Providing Life’s Essentials

LIVING WITHOUT

Poverty as a topic can present a host of issues for the photographer to work through. Paramount to this topic is deciding what poverty might “look” like. Dirty faces and an unkempt appearance is not enough to convey the social dilemma of poverty. The fact of living in a working-class neighborhood, riding a bus, or walking along a street filled with abandoned buildings does not convey poverty either.

In this photograph by Walker Evans, Bud Fields’ family is photographed in their home. What is revealed is a moment in time when this family finds themselves with the inability to satisfy very basic needs. Evans’ ability to take a photograph that depicts the rawness of a topic and does so in a direct manner is the result of the professionalism and deep understanding of the subject.
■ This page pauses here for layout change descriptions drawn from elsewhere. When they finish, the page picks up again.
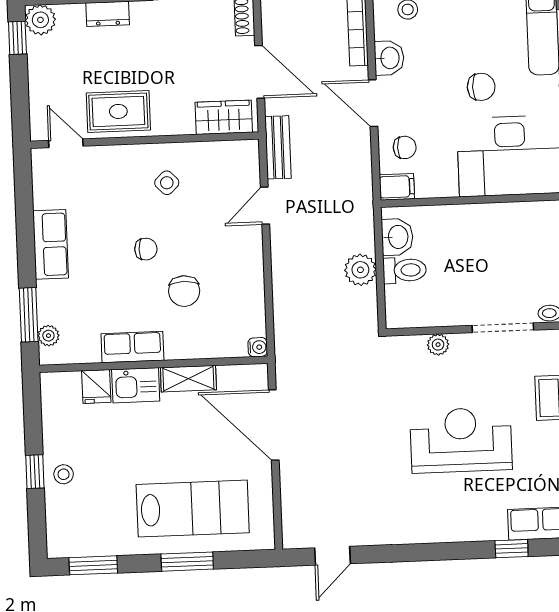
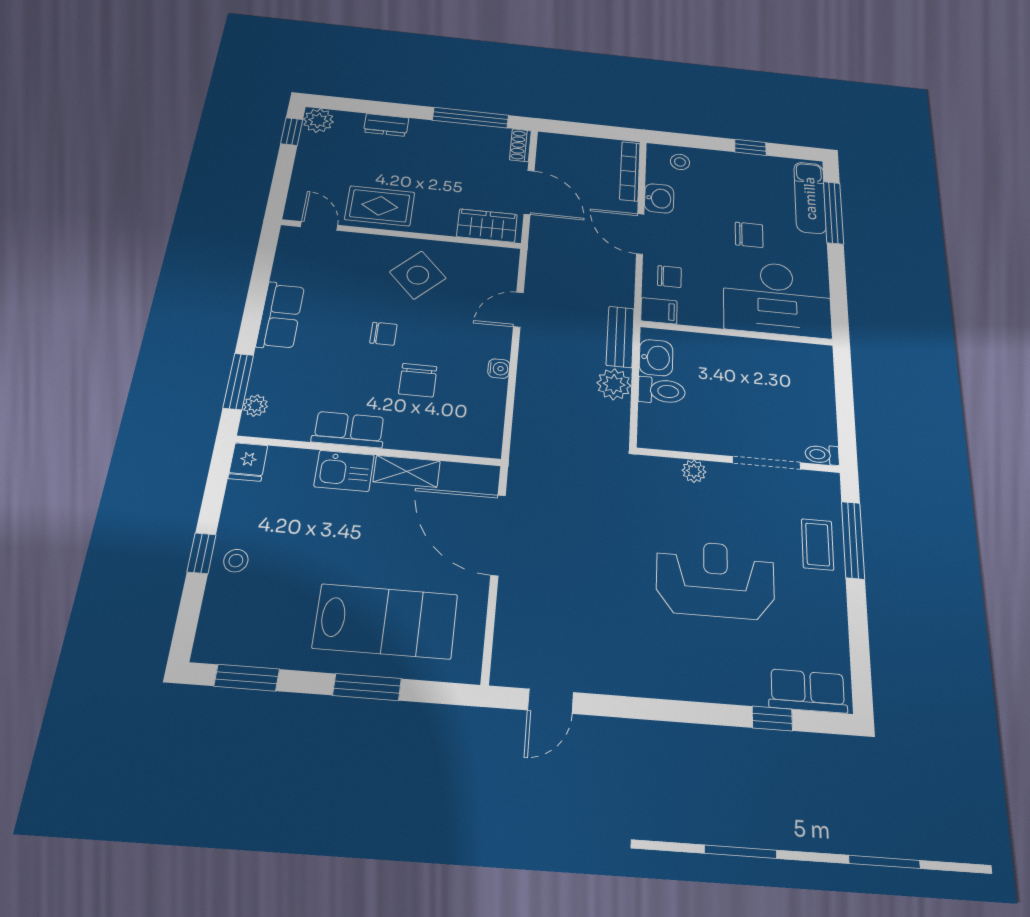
bench: (278, 147) -> (620, 337), moved
side table: (167, 183) -> (418, 275), width x1.87, depth x1.87
water cooler: (258, 347) -> (499, 369), moved
fridge: (96, 387) -> (248, 462), moved

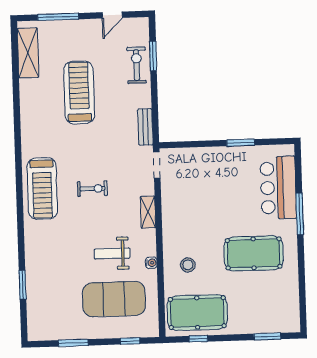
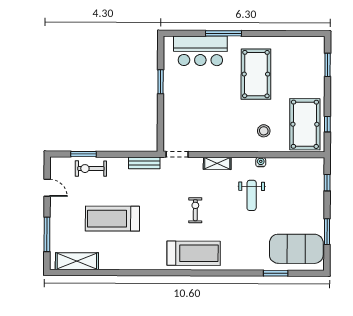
exercise mat: (114, 299) -> (296, 249), moved, turned 90

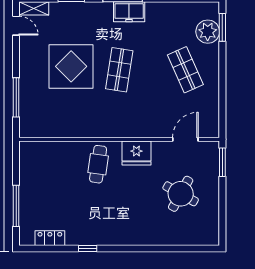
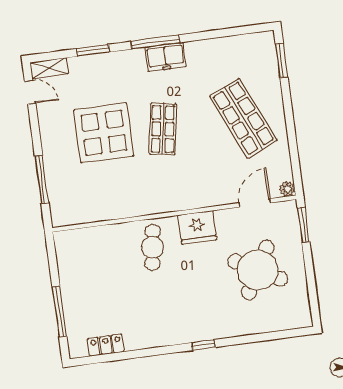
plant: (208, 32) -> (287, 189), moved, width x0.53, depth x0.53
shop shelf: (185, 70) -> (243, 118), width x1.43, depth x1.36
round table: (181, 194) -> (258, 270), width x1.36, depth x1.36
window: (88, 248) -> (203, 345), moved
Gaining the trust of the family allowed Evans access into their home, a structure that provides inadequate shelter for any time of the year except the warmest of days. The lighting used by Evans, coupled with his linear approach to displaying the family as a whole, further shows a level of poverty not often seen in photographs. The filthy clothing the family wears jumps out as the viewer’s eye travels from one family member to the next, visually assimilating what Evans saw. —MLR

Image

Sharecropper Bud Fields and his family at home. Hale County, Alabama, 1935 or 36. Library of Congress, Prints and Photographs Division.